Мисако передала ему пакет.
— Может статься, — вздохнула она, — что это время никогда не придет. Иногда я думаю, что мать права и дедушке не стоило ничего затевать.
— Он не виноват, Мисако-сан. Все начала сама девушка, когда бросилась в пруд. Ваш дедушка лишь разделил ее карму.
— А что, если мы так и не узнаем ее имени? Как быть тогда с прахом?
Кэнсё попытался слегка вздернуть плечи, копируя ее жест. Он и не подозревал, что Мисако сама переняла его у таинственной подруги.
— Тогда пусть решение принимает Тэйсин-сан. Возможно, он все-таки захочет держать ее в своем храме.
— А что скажет мама?
— Уверяю вас, — усмехнулся монах, — наступит время, когда Тэйсин-сан уже не будет нуждаться ни в чьих советах.
— Уверяю вас, — передразнила Мисако, — чтобы получить совет моей мамы, вовсе не обязательно в нем нуждаться.
— Хорошо бы с ней посоветоваться по поводу того, когда лучше звонить ее дочери. Утром, вечером, в офисе — я все время боюсь вас потревожить.
— Хай, у меня те же проблемы, — рассмеялась она. — Давайте договоримся звонить друг другу в любое время. Если кто-то не сможет говорить, перезвонит позже.

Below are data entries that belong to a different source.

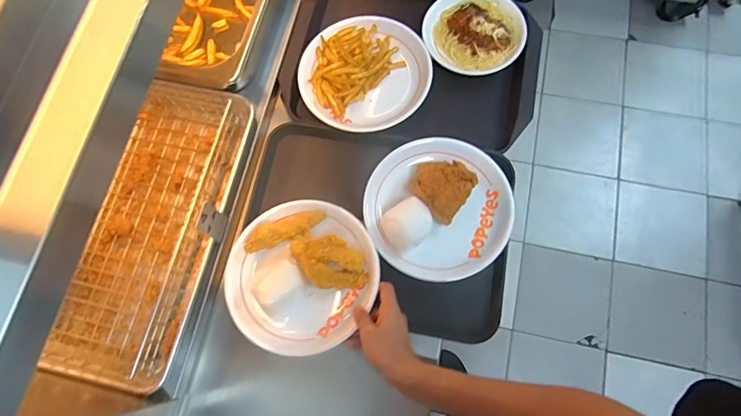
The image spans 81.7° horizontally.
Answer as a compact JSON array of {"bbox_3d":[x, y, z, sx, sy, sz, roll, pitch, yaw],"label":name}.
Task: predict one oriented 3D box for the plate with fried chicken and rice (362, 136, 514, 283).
[{"bbox_3d":[0.103,-0.006,0.643,0.212,0.055,0.216,0,79,-1],"label":"plate with fried chicken and rice"}]

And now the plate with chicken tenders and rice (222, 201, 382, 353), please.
[{"bbox_3d":[-0.101,0.091,0.618,0.212,0.037,0.210,0,74,1],"label":"plate with chicken tenders and rice"}]

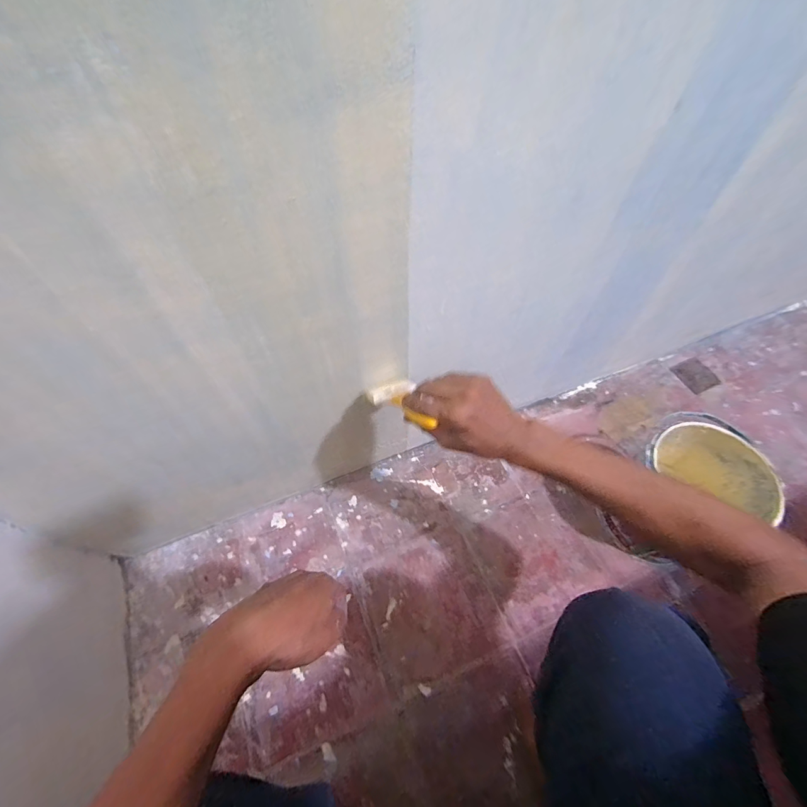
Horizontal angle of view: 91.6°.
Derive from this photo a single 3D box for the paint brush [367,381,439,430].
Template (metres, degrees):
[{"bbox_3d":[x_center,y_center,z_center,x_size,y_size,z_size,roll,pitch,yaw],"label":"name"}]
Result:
[{"bbox_3d":[0.001,0.001,0.459,0.056,0.020,0.141,-19,22,-12],"label":"paint brush"}]

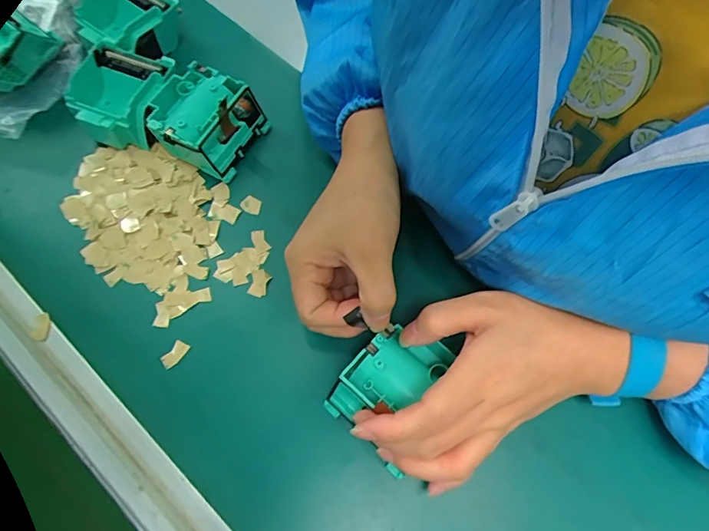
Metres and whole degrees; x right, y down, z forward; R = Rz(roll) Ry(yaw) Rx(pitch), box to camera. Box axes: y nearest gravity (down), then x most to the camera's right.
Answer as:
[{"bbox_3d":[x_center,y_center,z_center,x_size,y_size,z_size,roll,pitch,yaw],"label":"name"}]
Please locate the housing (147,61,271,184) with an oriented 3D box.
[{"bbox_3d":[-0.124,-0.120,0.366,0.073,0.035,0.073,27,72,8],"label":"housing"}]

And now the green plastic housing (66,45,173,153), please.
[{"bbox_3d":[-0.193,-0.139,0.369,0.073,0.033,0.072,14,70,4],"label":"green plastic housing"}]

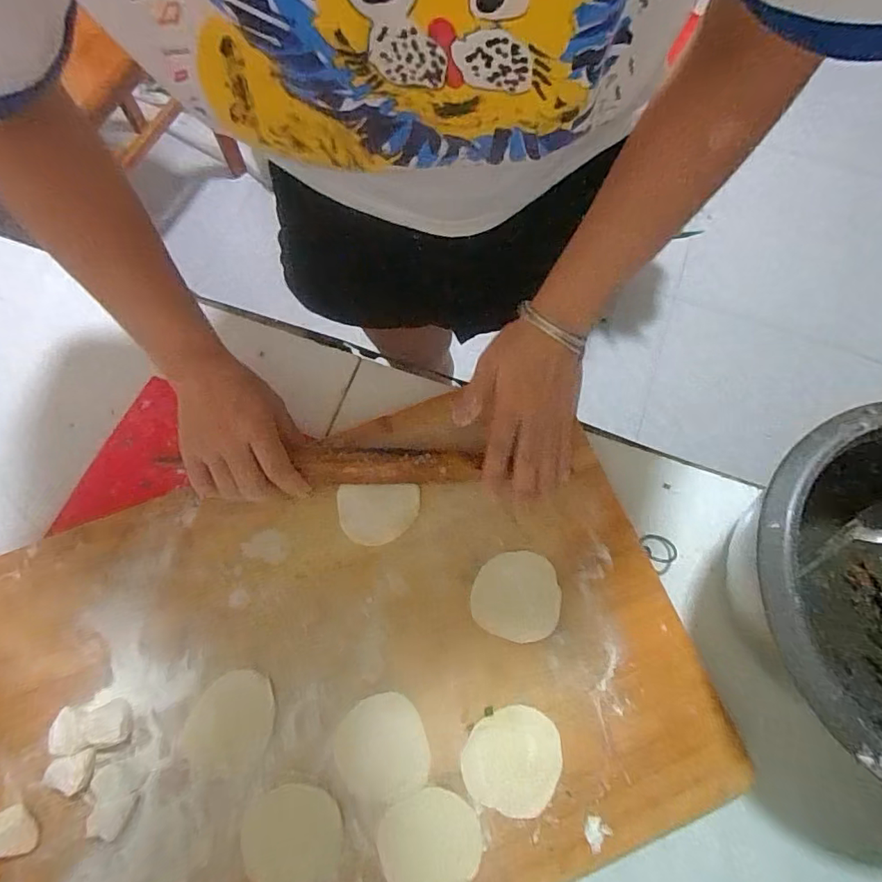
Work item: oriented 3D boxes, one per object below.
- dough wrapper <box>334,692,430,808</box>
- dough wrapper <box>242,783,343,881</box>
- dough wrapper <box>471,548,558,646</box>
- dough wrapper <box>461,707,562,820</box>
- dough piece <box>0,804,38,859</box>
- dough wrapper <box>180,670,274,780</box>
[{"bbox_3d":[-0.044,0.226,0.370,0.064,0.004,0.068,0,73,-1],"label":"dough wrapper"},{"bbox_3d":[-0.104,0.279,0.353,0.066,0.004,0.064,0,73,-1],"label":"dough wrapper"},{"bbox_3d":[0.061,0.123,0.404,0.067,0.004,0.067,0,73,-1],"label":"dough wrapper"},{"bbox_3d":[0.051,0.229,0.364,0.065,0.004,0.067,0,73,-1],"label":"dough wrapper"},{"bbox_3d":[-0.296,0.270,0.345,0.021,0.025,0.030,-33,76,-10],"label":"dough piece"},{"bbox_3d":[-0.157,0.212,0.375,0.060,0.004,0.073,33,75,9],"label":"dough wrapper"}]

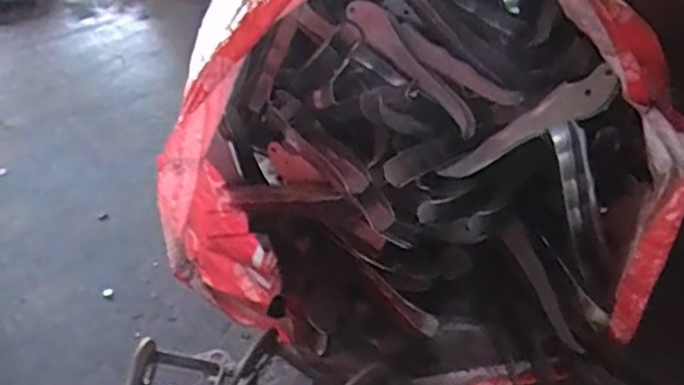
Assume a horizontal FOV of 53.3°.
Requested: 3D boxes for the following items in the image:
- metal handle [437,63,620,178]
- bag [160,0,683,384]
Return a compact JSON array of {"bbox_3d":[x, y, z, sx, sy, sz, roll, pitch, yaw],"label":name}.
[{"bbox_3d":[0.119,-0.039,0.434,0.121,0.026,0.008,-32,27,27],"label":"metal handle"},{"bbox_3d":[0.044,-0.050,0.447,0.297,0.260,0.230,-8,36,-1],"label":"bag"}]

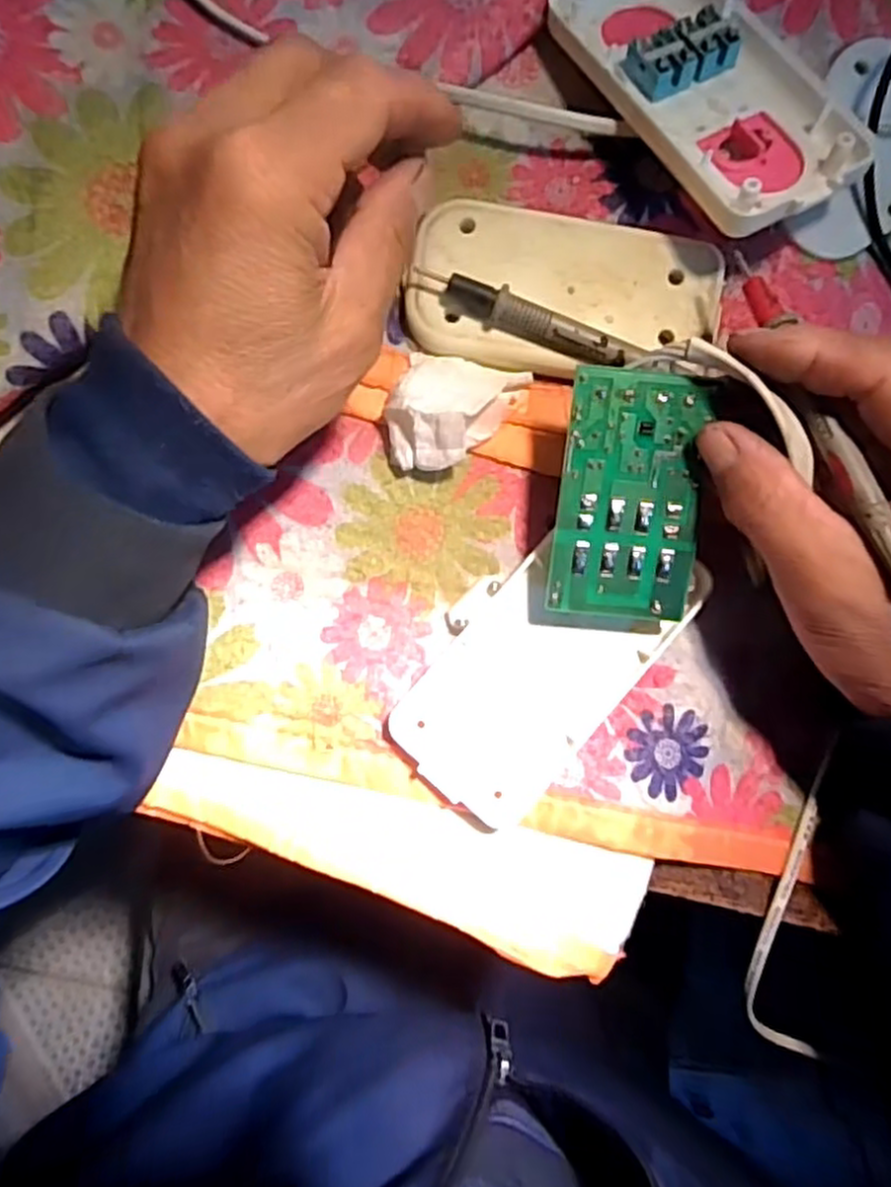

— А как насчет этого? — Кэнсё приставил «рожки» к голове, как всегда, вызвав ее смех. — Работает?
— Да, но не всегда. Бывает, чувствую, а иногда просто работаю как автомат и ничего не замечаю.
Монах постучал согнутым пальцем по бритому виску.
— Сложная штука мозг. Для него учебник не напишешь, тут дело индивидуальное.
— Мисако-сан, я ведь уже говорил, что не слишком разбираюсь во всем этом. Так, читал кое-что или слышал краем уха.
— Тогда, по крайней мере, научите меня настоящей медитации, без глупых игр.
— Хорошо, смотрите. — Он сел на колени, подоткнув полы кимоно. — Сначала сядьте вот так, очень прямо. Сложите руки на коленях, слегка соприкасаясь большими пальцами. Голову опустите, глаза закройте или немного прикройте, как хотите, и думайте только о дыхании. Начинайте считать: один, два, три… Если собьетесь, считайте снова. Это поможет вам успокоиться и очистить разум.